Work task: Repeat each line of the material below without change.

'''

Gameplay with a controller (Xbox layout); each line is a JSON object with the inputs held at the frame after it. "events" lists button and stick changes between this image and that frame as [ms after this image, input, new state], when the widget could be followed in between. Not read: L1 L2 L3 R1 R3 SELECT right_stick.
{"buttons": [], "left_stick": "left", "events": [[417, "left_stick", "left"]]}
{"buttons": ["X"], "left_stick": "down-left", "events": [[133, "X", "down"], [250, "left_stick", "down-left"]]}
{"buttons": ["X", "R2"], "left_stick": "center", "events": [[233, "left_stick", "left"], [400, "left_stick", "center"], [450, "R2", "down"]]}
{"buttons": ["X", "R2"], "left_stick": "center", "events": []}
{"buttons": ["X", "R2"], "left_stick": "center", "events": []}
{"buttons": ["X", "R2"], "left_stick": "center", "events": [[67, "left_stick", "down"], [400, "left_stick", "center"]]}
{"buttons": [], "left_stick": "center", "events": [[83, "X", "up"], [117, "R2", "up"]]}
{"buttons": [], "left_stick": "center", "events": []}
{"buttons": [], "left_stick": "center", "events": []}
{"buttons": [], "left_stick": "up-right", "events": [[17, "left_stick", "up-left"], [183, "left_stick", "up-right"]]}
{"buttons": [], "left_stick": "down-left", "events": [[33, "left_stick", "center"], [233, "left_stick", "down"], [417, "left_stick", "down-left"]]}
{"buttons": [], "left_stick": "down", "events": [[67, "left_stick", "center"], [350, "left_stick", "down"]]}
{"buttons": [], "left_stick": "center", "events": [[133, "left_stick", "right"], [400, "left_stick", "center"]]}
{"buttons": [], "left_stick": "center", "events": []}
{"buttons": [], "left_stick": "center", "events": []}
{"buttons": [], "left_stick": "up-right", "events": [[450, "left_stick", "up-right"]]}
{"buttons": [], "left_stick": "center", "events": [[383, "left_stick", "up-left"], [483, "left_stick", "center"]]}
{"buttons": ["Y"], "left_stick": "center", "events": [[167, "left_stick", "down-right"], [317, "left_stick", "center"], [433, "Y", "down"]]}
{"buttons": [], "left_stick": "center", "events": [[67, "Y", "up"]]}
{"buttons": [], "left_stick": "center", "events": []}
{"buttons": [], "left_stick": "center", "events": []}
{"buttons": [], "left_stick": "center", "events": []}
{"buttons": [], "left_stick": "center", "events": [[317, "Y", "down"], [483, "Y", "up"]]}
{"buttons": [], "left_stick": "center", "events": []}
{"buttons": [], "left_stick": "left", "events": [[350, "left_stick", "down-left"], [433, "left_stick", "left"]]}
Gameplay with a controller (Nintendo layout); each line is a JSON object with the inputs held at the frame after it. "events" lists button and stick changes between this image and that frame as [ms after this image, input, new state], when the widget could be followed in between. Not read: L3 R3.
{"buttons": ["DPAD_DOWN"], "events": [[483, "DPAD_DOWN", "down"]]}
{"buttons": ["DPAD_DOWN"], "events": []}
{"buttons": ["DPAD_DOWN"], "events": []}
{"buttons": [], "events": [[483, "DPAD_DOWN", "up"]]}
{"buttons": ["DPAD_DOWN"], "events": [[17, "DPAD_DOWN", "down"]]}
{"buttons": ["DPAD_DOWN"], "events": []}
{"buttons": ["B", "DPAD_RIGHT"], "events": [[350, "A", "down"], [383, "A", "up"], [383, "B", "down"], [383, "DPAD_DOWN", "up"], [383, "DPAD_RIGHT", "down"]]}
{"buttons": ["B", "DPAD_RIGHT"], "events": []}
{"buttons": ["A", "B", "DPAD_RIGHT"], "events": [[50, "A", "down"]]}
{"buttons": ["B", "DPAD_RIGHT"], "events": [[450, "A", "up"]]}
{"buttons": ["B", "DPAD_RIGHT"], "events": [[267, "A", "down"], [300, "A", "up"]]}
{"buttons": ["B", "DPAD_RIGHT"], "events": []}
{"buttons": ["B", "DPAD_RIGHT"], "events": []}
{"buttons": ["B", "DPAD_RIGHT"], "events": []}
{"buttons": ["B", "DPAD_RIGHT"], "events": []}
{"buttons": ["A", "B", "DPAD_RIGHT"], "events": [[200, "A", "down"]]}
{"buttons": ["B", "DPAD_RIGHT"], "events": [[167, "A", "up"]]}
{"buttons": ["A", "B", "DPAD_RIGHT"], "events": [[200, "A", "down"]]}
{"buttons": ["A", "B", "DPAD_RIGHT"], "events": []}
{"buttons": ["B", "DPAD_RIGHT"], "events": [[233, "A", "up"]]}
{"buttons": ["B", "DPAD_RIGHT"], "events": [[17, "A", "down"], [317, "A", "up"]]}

'''

Result of this task:
Gameplay with a controller (Xbox layout); each line is a JSON object with the inputs held at the frame after it. "events" lists button and stick changes between this image and that frame as [ms after this image, input, new state], when the widget could be followed in between. Not read: L1 L2 L3 R1 R3 SELECT right_stick.
{"buttons": [], "left_stick": "left", "events": [[417, "left_stick", "left"]]}
{"buttons": ["X"], "left_stick": "down-left", "events": [[133, "X", "down"], [250, "left_stick", "down-left"]]}
{"buttons": ["X", "R2"], "left_stick": "center", "events": [[233, "left_stick", "left"], [400, "left_stick", "center"], [450, "R2", "down"]]}
{"buttons": ["X", "R2"], "left_stick": "center", "events": []}
{"buttons": ["X", "R2"], "left_stick": "center", "events": []}
{"buttons": ["X", "R2"], "left_stick": "center", "events": [[67, "left_stick", "down"], [400, "left_stick", "center"]]}
{"buttons": [], "left_stick": "center", "events": [[83, "X", "up"], [117, "R2", "up"]]}
{"buttons": [], "left_stick": "center", "events": []}
{"buttons": [], "left_stick": "center", "events": []}
{"buttons": [], "left_stick": "up-right", "events": [[17, "left_stick", "up-left"], [183, "left_stick", "up-right"]]}
{"buttons": [], "left_stick": "down-left", "events": [[33, "left_stick", "center"], [233, "left_stick", "down"], [417, "left_stick", "down-left"]]}
{"buttons": [], "left_stick": "down", "events": [[67, "left_stick", "center"], [350, "left_stick", "down"]]}
{"buttons": [], "left_stick": "center", "events": [[133, "left_stick", "right"], [400, "left_stick", "center"]]}
{"buttons": [], "left_stick": "center", "events": []}
{"buttons": [], "left_stick": "center", "events": []}
{"buttons": [], "left_stick": "up-right", "events": [[450, "left_stick", "up-right"]]}
{"buttons": [], "left_stick": "center", "events": [[383, "left_stick", "up-left"], [483, "left_stick", "center"]]}
{"buttons": ["Y"], "left_stick": "center", "events": [[167, "left_stick", "down-right"], [317, "left_stick", "center"], [433, "Y", "down"]]}
{"buttons": [], "left_stick": "center", "events": [[67, "Y", "up"]]}
{"buttons": [], "left_stick": "center", "events": []}
{"buttons": [], "left_stick": "center", "events": []}
{"buttons": [], "left_stick": "center", "events": []}
{"buttons": [], "left_stick": "center", "events": [[317, "Y", "down"], [483, "Y", "up"]]}
{"buttons": [], "left_stick": "center", "events": []}
{"buttons": [], "left_stick": "left", "events": [[350, "left_stick", "down-left"], [433, "left_stick", "left"]]}
Gameplay with a controller (Nintendo layout); each line is a JSON object with the inputs held at the frame after it. "events" lists button and stick changes between this image and that frame as [ms after this image, input, new state], when the widget could be followed in between. Not read: L3 R3.
{"buttons": ["DPAD_DOWN"], "events": [[483, "DPAD_DOWN", "down"]]}
{"buttons": ["DPAD_DOWN"], "events": []}
{"buttons": ["DPAD_DOWN"], "events": []}
{"buttons": [], "events": [[483, "DPAD_DOWN", "up"]]}
{"buttons": ["DPAD_DOWN"], "events": [[17, "DPAD_DOWN", "down"]]}
{"buttons": ["DPAD_DOWN"], "events": []}
{"buttons": ["B", "DPAD_RIGHT"], "events": [[350, "A", "down"], [383, "A", "up"], [383, "B", "down"], [383, "DPAD_DOWN", "up"], [383, "DPAD_RIGHT", "down"]]}
{"buttons": ["B", "DPAD_RIGHT"], "events": []}
{"buttons": ["A", "B", "DPAD_RIGHT"], "events": [[50, "A", "down"]]}
{"buttons": ["B", "DPAD_RIGHT"], "events": [[450, "A", "up"]]}
{"buttons": ["B", "DPAD_RIGHT"], "events": [[267, "A", "down"], [300, "A", "up"]]}
{"buttons": ["B", "DPAD_RIGHT"], "events": []}
{"buttons": ["B", "DPAD_RIGHT"], "events": []}
{"buttons": ["B", "DPAD_RIGHT"], "events": []}
{"buttons": ["B", "DPAD_RIGHT"], "events": []}
{"buttons": ["A", "B", "DPAD_RIGHT"], "events": [[200, "A", "down"]]}
{"buttons": ["B", "DPAD_RIGHT"], "events": [[167, "A", "up"]]}
{"buttons": ["A", "B", "DPAD_RIGHT"], "events": [[200, "A", "down"]]}
{"buttons": ["A", "B", "DPAD_RIGHT"], "events": []}
{"buttons": ["B", "DPAD_RIGHT"], "events": [[233, "A", "up"]]}
{"buttons": ["B", "DPAD_RIGHT"], "events": [[17, "A", "down"], [317, "A", "up"]]}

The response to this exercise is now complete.